Why the hell did Amiranda have to die?

The answer to that would probably bust the whole thing open. Conscious that I had a passing duty to Amber as a client, I went over the place again with all due professional care to overlook nothing, be that the tracks of a four-hundred-pound ogre with a peg leg or two hundred thousand marks gold hidden by throwing it down the well. Yes. I stripped down and shimmied down and floundered around in the icy water until I was sure there would be no gold strike. My curses should have brought the water to a simmer, but failed. I guess I just don't have the knack.

Four hours and the risk of pneumonia turned up just one thing worth taking along, a silver tenth mark that had strayed in among the dust bunnies against the wall where Junior's blankets were heaped and hadn't been able to find its way home. It looked new but it was a temple coin and didn't use the royal dating. I'd have to visit the temple where it had been struck to find out when it was minted.

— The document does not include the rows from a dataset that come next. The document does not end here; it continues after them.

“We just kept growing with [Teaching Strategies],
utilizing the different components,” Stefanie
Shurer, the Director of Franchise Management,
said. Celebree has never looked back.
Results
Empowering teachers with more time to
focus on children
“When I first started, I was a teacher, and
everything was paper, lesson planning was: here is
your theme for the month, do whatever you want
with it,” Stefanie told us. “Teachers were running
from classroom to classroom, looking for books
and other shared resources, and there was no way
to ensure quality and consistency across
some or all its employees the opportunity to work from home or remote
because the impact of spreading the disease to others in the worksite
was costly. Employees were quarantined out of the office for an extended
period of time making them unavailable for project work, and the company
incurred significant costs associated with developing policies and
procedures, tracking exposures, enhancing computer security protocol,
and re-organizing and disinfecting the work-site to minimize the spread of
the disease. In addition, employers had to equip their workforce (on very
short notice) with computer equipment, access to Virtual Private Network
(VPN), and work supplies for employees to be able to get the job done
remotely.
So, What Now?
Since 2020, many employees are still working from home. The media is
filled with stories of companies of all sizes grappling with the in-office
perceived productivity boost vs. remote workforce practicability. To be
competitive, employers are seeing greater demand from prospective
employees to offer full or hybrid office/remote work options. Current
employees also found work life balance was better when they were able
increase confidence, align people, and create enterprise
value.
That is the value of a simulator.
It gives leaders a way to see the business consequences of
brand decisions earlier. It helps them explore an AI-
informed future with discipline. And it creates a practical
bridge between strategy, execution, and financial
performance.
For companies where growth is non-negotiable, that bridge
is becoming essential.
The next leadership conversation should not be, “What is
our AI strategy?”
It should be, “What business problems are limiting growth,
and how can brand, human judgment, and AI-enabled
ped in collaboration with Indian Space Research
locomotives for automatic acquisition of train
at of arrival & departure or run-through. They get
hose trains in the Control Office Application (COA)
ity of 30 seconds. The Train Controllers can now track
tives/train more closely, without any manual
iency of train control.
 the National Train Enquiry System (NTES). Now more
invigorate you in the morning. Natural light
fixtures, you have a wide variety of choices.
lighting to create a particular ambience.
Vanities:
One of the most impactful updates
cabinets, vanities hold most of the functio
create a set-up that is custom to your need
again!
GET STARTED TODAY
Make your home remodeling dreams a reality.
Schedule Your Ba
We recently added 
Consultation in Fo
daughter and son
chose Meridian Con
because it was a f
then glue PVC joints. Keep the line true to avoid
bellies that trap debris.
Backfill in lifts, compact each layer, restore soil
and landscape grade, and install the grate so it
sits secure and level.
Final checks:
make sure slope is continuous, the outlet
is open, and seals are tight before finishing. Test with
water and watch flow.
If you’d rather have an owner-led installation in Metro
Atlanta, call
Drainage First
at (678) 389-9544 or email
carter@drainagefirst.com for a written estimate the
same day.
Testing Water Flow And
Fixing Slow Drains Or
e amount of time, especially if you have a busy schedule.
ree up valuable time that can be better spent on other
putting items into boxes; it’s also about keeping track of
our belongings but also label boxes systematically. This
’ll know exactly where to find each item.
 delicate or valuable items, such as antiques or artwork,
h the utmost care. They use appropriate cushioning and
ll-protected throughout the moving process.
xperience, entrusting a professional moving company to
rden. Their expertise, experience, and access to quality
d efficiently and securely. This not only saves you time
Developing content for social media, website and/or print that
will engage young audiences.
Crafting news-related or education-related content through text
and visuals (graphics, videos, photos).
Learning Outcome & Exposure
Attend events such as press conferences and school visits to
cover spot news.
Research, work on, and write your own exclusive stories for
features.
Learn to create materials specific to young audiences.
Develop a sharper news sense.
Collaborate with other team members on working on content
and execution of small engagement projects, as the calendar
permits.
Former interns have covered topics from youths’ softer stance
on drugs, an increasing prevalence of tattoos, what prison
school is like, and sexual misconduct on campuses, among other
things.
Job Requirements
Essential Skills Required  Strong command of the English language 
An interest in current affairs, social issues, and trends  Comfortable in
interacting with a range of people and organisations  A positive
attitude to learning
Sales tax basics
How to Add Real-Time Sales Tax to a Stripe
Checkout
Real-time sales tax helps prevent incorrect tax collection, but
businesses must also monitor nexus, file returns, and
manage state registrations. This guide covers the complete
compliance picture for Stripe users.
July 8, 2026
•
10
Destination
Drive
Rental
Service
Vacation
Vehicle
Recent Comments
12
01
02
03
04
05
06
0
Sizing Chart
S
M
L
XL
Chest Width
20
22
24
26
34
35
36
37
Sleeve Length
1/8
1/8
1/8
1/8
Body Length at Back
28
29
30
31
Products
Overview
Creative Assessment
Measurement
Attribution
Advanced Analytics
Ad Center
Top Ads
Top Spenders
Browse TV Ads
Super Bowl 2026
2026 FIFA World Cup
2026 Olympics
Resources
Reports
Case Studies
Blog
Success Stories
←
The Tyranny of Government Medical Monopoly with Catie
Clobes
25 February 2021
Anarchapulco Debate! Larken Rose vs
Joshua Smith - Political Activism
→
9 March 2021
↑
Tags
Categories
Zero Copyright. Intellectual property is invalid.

But its very presence gave me an idea. It also gave me a bit of indigestion for not having thought to ask a few more questions while I'd had Junior on the griddle. Now I would have to get the answers the hard way—on the trip home. The hard way, but the answers I got were likely to be square. The sun was headed west. It wasn't going to rebound off the hills out there. I had a call to make, and if I wanted to get it handled before the wolfmen came out to stalk the wily mammoth, I had to get moving. The horses let the armistice stand. They didn't even play tag with me when I went to harness them up.